### QUOTED PASSAGE
== Segment start ==

Concepts in protistology: species definitions and boundaries

Citation:

Boenigk, J., Ereshefsky, M., Hoef-Emden, K., Mallet, J., & Bass, D. (2012). Concepts in protistology: species definitions and boundaries. European Journal of Protistology , 48, 96-102.

Date Published:

May

Abstract:

This paper summarises the Symposium 'Concepts in Protistology', during the VI European Congress of Protistology, Berlin, 25-29 July 2011. There is an increasing focus on cataloguing the number of species on earth, species barcoding initiatives, and the increasing need to reconcile molecular with morphological data in protists within a taxonomic framework. We identify several obstructions to defining species in protists, including the high incidence of asexuality, high levels of both morphological conservation and evolutionary convergence, high levels of genetic diversity that cannot so far be correlated with phenotypic characters, conflicting signals between both genetic and phenotypic taxonomic markers, and different requirements and challenges of species definition in different protist groups. We assert that there is no species 'category' for protists, and recommend that a working definition of species is clarified on a case-by-case basis. Thus, a consensus approach may emerge within protist groups, but any one approach is unlikely to encompass a wide phylogenetic range. However, as long as clarity of intent and method is maintained, the utility of the term 'species' in protists will also be maintained as a reproducible and convenient (if artificial) way of referring to particular lineages within a tightly defined context.

== Segment end ==

### WHAT THE TASK REQUIRES
Copy word for word the part of the protistology abstract starting at "Boenigk, J., Ereshefsky, M., Hoef-Emden, K., Mallet, J., &" and ending at "Protistology , 48, 96-102.". The lines that come next play no part in the work.

### EXTRACTED RECORDS
== Segment start ==

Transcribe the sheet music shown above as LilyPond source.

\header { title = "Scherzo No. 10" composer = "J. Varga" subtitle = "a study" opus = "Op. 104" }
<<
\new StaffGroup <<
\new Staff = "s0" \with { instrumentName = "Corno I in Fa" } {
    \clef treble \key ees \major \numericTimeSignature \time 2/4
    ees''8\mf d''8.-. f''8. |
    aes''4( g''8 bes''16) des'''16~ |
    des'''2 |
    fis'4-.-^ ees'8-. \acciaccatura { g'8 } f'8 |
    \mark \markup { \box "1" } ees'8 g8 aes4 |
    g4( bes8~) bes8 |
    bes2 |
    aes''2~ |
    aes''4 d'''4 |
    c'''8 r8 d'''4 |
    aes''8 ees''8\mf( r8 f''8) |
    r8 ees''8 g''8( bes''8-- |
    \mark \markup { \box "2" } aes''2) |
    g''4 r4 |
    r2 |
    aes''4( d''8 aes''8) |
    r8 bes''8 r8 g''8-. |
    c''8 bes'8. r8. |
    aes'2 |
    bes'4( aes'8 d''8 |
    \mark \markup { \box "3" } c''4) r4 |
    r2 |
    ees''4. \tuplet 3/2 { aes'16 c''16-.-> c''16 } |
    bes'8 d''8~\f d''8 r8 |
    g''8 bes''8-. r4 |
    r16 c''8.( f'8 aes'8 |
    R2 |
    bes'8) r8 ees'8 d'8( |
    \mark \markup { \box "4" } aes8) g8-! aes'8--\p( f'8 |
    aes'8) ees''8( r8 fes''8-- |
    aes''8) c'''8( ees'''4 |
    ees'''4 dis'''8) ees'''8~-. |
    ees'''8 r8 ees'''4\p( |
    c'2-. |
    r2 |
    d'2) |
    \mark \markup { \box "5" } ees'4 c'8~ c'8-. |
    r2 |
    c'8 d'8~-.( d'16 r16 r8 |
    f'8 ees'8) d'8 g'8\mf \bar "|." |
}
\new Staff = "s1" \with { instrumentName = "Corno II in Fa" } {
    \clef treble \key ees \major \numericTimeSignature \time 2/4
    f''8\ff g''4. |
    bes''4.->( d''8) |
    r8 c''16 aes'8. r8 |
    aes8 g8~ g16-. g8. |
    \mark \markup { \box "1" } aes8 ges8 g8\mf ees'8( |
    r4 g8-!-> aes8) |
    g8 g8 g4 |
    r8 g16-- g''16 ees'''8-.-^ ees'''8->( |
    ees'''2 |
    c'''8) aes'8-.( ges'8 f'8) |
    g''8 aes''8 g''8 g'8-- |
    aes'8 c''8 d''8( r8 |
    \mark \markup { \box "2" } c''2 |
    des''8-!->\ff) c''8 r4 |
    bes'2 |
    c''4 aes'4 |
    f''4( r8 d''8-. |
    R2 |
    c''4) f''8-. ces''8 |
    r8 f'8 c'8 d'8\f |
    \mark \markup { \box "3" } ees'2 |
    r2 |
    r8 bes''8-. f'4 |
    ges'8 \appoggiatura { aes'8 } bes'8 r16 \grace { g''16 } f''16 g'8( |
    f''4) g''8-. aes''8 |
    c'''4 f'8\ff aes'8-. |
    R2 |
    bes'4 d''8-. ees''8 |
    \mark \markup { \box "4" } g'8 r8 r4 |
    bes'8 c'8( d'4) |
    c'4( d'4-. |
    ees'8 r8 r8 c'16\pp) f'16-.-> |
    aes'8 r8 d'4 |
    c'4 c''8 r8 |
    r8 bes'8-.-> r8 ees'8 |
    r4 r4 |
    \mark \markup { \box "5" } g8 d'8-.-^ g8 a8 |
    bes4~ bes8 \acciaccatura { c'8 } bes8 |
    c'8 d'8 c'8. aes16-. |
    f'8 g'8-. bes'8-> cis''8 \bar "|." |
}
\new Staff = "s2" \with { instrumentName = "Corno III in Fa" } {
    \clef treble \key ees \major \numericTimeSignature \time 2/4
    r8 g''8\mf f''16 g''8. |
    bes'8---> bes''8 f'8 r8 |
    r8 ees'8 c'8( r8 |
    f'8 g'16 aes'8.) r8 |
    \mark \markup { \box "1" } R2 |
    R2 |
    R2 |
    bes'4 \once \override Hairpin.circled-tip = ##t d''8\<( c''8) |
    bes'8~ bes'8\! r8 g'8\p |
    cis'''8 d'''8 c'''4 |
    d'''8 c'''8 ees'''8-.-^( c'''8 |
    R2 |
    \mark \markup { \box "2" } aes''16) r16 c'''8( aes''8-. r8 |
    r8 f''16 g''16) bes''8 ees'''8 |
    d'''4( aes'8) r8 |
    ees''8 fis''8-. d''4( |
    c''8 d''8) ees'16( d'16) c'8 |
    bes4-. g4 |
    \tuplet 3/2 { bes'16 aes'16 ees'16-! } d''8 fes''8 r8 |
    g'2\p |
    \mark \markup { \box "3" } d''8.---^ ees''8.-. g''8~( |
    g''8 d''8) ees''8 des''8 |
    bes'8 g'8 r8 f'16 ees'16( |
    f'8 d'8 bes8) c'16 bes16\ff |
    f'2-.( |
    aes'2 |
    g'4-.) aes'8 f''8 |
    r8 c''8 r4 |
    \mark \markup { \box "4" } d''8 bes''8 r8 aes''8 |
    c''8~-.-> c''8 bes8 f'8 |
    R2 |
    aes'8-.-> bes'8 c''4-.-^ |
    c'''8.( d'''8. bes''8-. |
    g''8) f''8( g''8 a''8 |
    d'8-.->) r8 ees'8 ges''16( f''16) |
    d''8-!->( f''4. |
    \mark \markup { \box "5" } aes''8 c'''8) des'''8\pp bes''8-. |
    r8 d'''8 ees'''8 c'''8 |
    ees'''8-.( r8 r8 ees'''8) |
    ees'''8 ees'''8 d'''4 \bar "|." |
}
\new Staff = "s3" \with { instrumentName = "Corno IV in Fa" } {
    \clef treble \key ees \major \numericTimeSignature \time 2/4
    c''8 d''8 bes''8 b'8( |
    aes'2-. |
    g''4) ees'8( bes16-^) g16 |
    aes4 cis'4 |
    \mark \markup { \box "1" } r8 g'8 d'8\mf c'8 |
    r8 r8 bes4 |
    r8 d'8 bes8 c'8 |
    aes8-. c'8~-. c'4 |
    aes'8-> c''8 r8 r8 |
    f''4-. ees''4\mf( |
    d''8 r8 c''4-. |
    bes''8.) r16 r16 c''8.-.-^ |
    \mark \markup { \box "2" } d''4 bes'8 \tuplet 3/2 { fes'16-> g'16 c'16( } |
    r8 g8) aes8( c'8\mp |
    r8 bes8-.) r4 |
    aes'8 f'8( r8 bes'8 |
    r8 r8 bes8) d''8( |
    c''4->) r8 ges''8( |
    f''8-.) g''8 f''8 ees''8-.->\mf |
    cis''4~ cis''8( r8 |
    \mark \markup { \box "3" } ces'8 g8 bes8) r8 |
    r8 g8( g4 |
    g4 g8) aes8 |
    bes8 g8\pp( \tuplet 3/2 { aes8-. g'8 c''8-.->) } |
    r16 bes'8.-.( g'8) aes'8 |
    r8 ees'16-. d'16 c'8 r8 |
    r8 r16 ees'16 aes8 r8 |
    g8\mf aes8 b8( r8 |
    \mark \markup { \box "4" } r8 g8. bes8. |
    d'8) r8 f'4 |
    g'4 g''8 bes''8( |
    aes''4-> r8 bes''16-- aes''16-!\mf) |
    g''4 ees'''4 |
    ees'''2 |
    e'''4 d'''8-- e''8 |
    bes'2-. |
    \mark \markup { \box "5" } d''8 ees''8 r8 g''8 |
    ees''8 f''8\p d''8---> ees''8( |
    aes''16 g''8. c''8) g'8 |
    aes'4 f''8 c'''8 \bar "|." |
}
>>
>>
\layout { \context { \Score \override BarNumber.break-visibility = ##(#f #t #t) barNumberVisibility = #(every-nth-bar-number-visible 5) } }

== Segment end ==

### OUTPUT
Boenigk, J., Ereshefsky, M., Hoef-Emden, K., Mallet, J., & Bass, D. (2012). Concepts in protistology: species definitions and boundaries. European Journal of Protistology , 48, 96-102.